Stacy B. Collins died in 1873, leaving a last will and testament by which, after the making of certain bequests and devises, lie directed that the residue of his estate should be divided into three equal parts. He had three daughters, and he directed his executors to hold one part in trust for each daughter during her life and on her death to pay the same to her issue in equal shares, on their arriving at the age of twenty-one years. If a daughter died without issue, the will made the following provision : “ In case it shall so happen that either of my said daughters shall depart this life without leaving lawful issue or descendants of issue her surviving, then upon her decease the said one-third shall be equally divided among her sisters, children of my first wife, or in case of the death of either leaving children or descendants of children surviving, then the said one-third shall be divided in such way that the children or descendants of each of her said sisters shall take one share thereof.” Mary and Cornelia were daughters by the first wife, and Mary died leaving one child, this appellant, and Cornelia died leaving three children, these respondents. After their death the daughter Sarah, by the second wife, died without issue, and all the trusts being terminated, the trustees petitioned for final accounting. On that accounting the surrogate decided that the fund held in trust for the daughter Sarah, who died without issue, passed to the children of the two deceased half sisters per capita, and ordered distribution to them on that basis.
*836The appellant Murray insists that the learned surrogate erroneously construed the will in this regard, and that the fund should be distributed par stirpes instead of par capita, and that he is. entitled to one-lialf, and that the three respondents are entitled to the other half, to be divided amongst them equally. We are of the opinion that such is the proper construction of the will, and that the learned surrogate was in error in construing it otherwise.
While it is true that the issue of both daughters are grandchildren of the testator, and thus belong to the same class of relationship, there are many indications in the will aside from the language of the clause under consideration, showing that the testator intended, in case one of his daughters should die without leaving issue, that the fund held in trust for her should be distributed to the children of the other daughters through representation of the parent, and hence par stirpes and not per capita. In an earlier provision of his will, with respect to a division of his library, engravings and paintings amongst his children, he provided that in case any child should die leaving lawful issue, such issue should take the share of the parent or parents. In directing how the share held in trust for each daughter should be distributed on her death, he provided that it should be divided equally amongst her children, and if any child should be dead leaving issue, such issue to take the share which its paren t would have taken. The idea of the testator seems to have been to make division of his property amongst his grandchildren and great grandchildren, if any, through representation of their parents, and not to them as a general class.
It is urged that the testator did not contemplate the death of both of his daughters by his first wife, because he provided that in case of death of any daughter without issue the one-third held in trust should be divided equally “ among her sisters, children of my first wife, or in case of the death of either,” to her children, and hence both having died prior to the death of the daughter Sarah by the second wife who left no issue, all the grandchildren formed a class which should take equally.
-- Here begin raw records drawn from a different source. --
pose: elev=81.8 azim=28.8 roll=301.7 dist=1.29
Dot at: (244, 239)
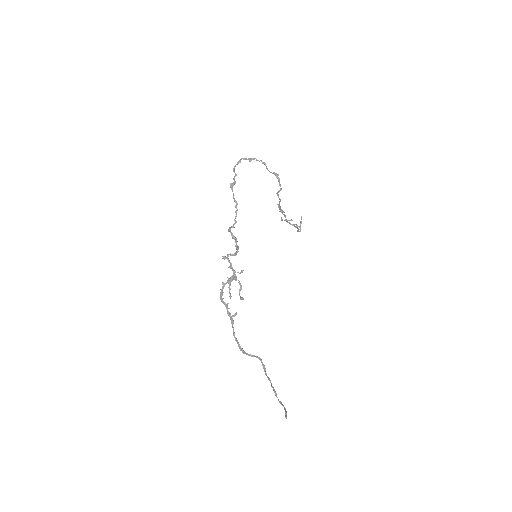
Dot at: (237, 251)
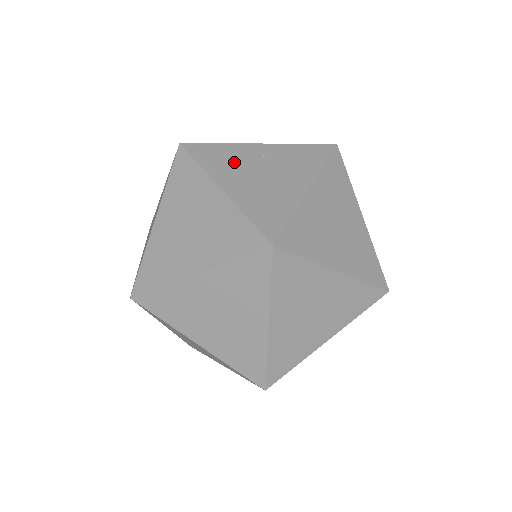
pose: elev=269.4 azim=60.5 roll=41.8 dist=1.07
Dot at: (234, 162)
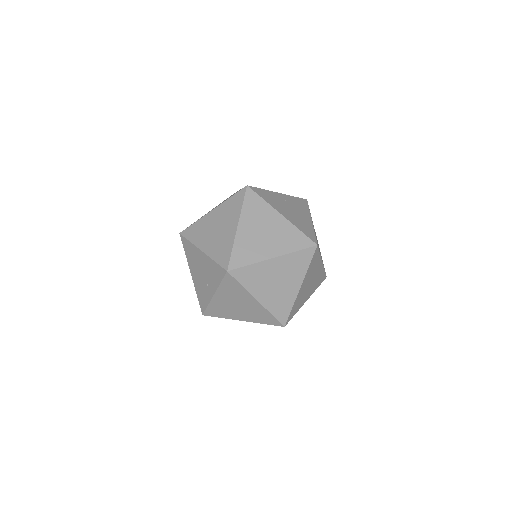
Dot at: (277, 201)
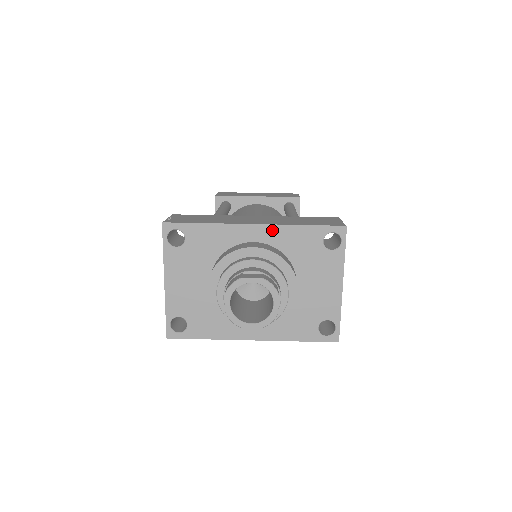
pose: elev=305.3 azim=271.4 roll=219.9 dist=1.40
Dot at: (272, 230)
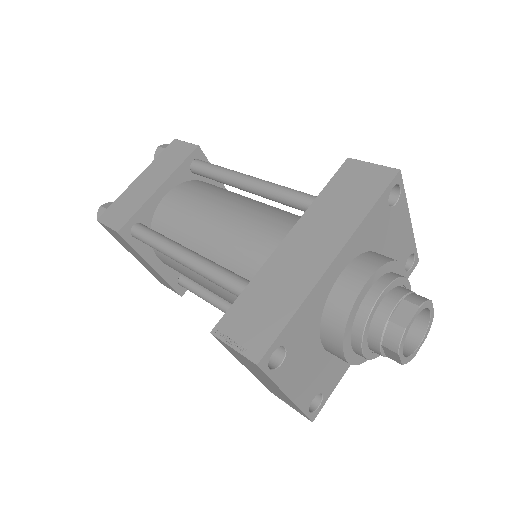
Dot at: (350, 245)
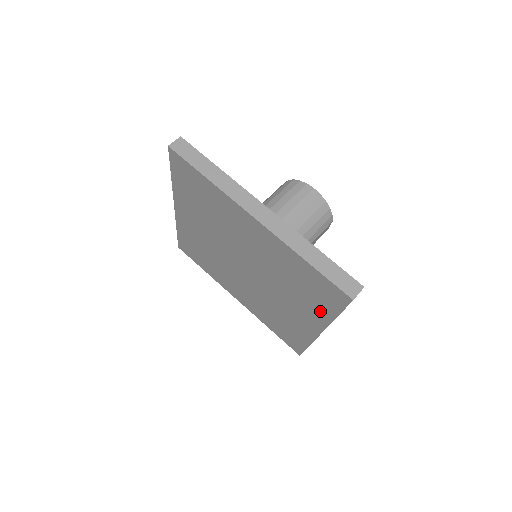
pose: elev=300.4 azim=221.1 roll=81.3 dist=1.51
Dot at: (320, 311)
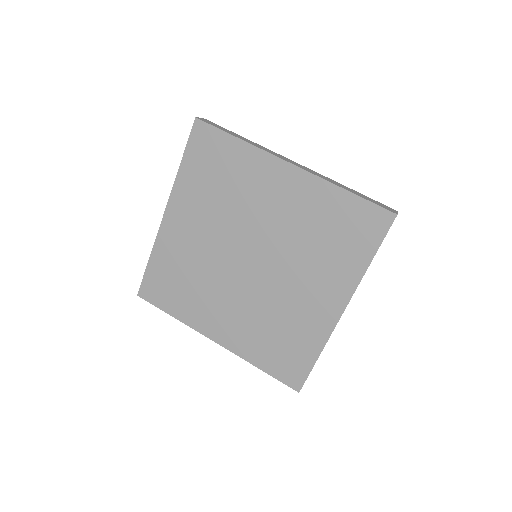
Dot at: (350, 266)
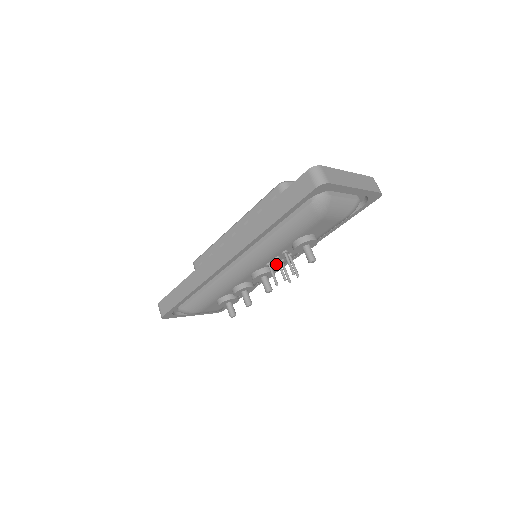
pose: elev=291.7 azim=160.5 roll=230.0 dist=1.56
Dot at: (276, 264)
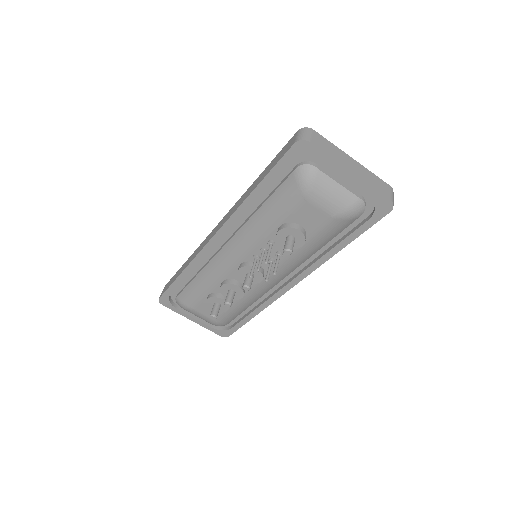
Dot at: (267, 265)
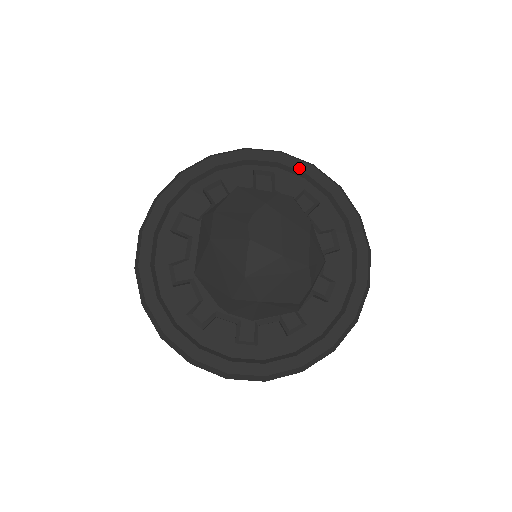
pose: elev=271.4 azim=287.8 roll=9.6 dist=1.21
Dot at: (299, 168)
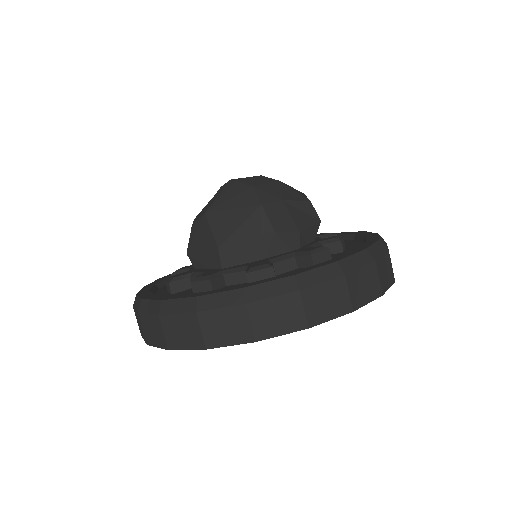
Dot at: occluded
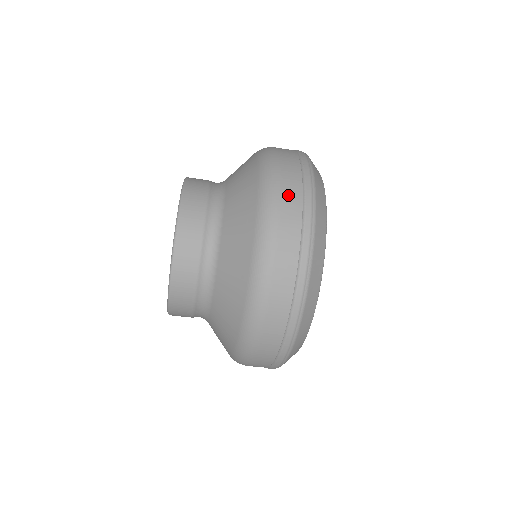
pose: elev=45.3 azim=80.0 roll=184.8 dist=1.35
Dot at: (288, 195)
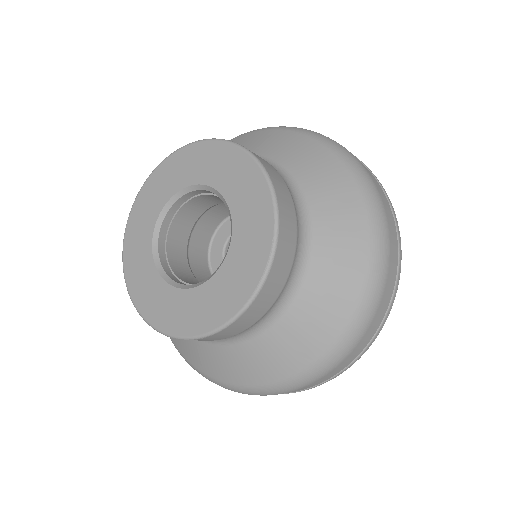
Dot at: (310, 386)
The event of the death of “either” applies to the death of both the daughters by the first wife, and the will provides that the one-third held in trust “ shall be divided in such way that the children or descendants of each of her said sisters shall take one share thereof.”
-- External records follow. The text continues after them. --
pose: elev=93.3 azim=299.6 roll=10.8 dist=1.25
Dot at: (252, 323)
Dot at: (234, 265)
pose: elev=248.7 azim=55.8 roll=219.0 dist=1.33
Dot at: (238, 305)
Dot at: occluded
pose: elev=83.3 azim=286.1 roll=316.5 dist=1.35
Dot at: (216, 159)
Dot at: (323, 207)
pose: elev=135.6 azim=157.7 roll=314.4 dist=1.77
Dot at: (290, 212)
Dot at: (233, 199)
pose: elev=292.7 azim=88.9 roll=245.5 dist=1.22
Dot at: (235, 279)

*837While the language may not be entirely apt to the event of the death of both daughters leaving issue, still the intent of the testator is clear that his two daughters by the first marriage should take equally, and if either or both should die leaving issue, such issue should take the share which the parent would have taken.
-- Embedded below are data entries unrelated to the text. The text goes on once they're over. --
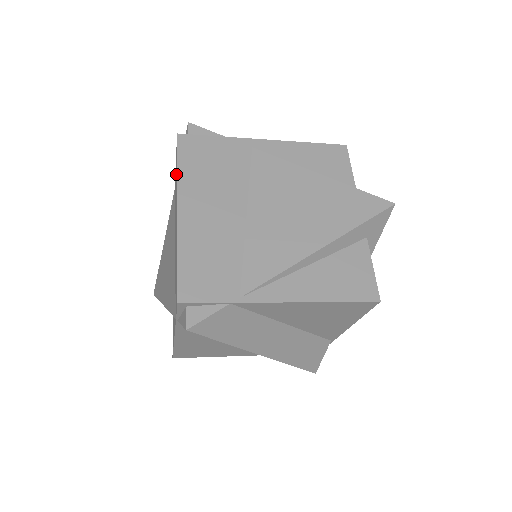
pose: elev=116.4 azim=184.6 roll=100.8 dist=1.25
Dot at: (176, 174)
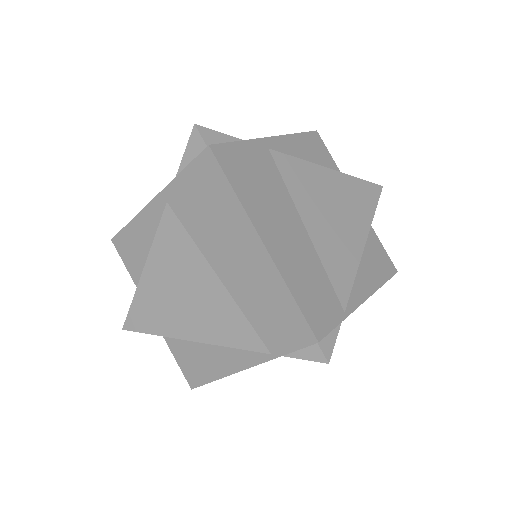
Dot at: (213, 194)
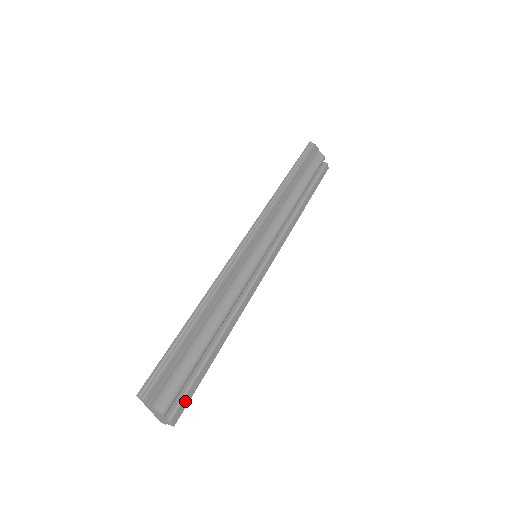
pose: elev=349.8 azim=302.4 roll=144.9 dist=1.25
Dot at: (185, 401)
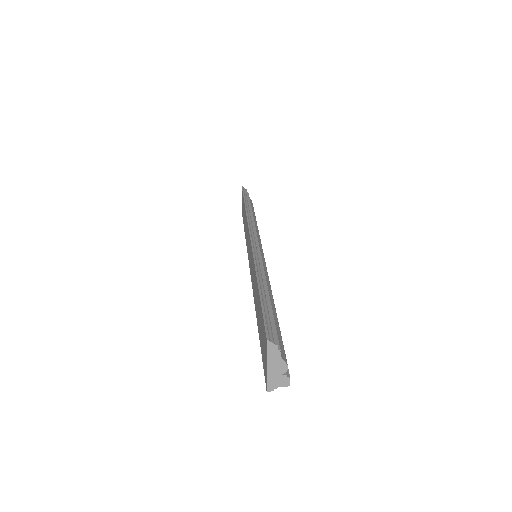
Dot at: occluded
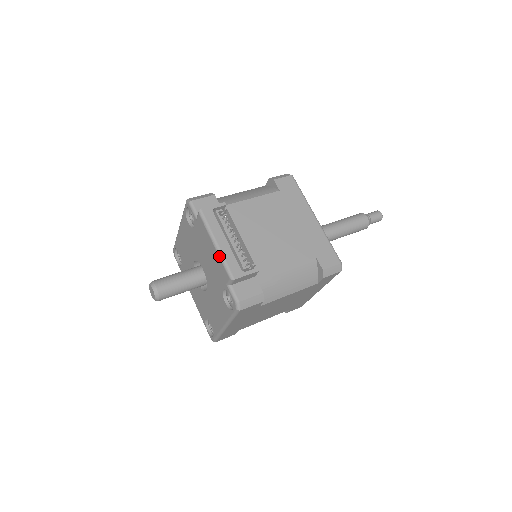
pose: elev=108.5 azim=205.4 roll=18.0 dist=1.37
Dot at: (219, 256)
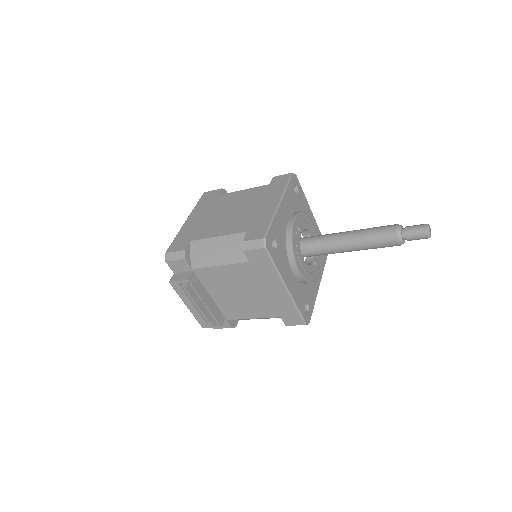
Dot at: (191, 312)
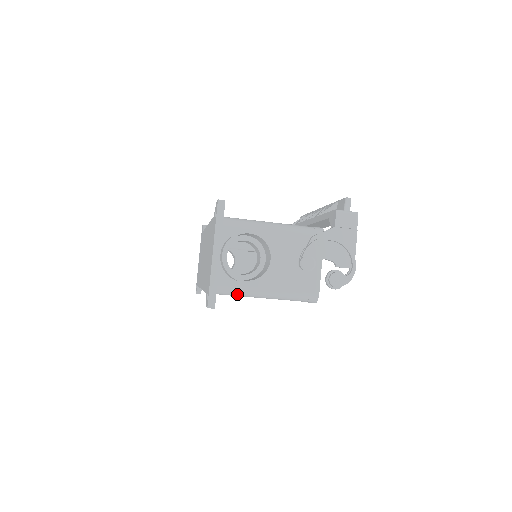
The provisions of the will are quite diEerent from those under consideration in Bisson v. W. S. R. R. Co. (143 N. Y. 125) upon which the respondents rely.
Our conclusion is that the surrogate erred in ordering a distribution of the fund in equal proportions to the grandchildren, and that the correct interpretation of the will is that one-lialf passed to the three children of Cornelia to be divided between them equally, and that the other half passed to the one child of Mary.
That part of the decree of the surrogate appealed from, therefore, must be reversed, and the matter remitted to the Surrogate’s Court for distribution in accordance herewith, with costs to the appellant payable out of the estate.
Patterson, P. J., Ingraham, Clarke and Scott, JJ., concurred.
Order reversed, with costs to appellant payable out of the estate, and case remitted to Surrogate’s Court.